┌──

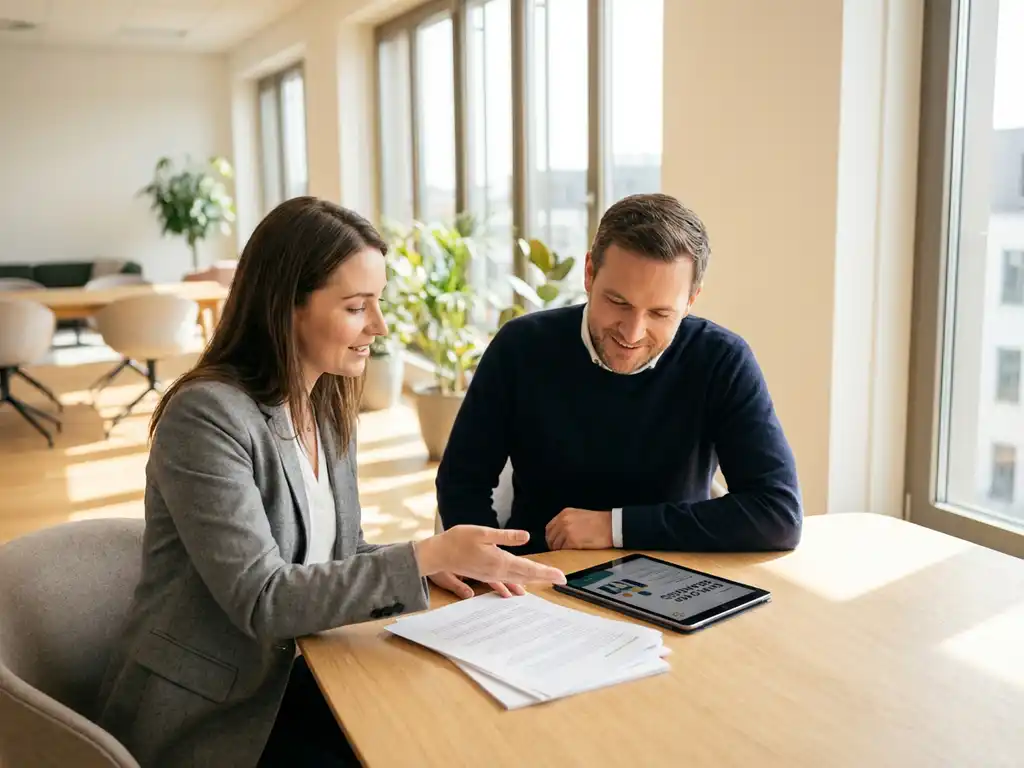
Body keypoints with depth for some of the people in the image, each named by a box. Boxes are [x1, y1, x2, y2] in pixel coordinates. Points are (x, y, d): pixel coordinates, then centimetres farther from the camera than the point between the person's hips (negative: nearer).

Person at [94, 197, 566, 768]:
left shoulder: (330, 405, 2)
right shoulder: (207, 415, -22)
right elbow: (262, 600, -25)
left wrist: (444, 560, -10)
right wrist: (427, 557, -30)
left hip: (287, 675, 7)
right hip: (205, 716, -6)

└──

**TRY IT**
Among the lines of the preceding data, which ones hold the word "right"? List them.

**ANSWER TO THIS TASK**
right shoulder: (207, 415, -22)
right elbow: (262, 600, -25)
right wrist: (427, 557, -30)
right hip: (205, 716, -6)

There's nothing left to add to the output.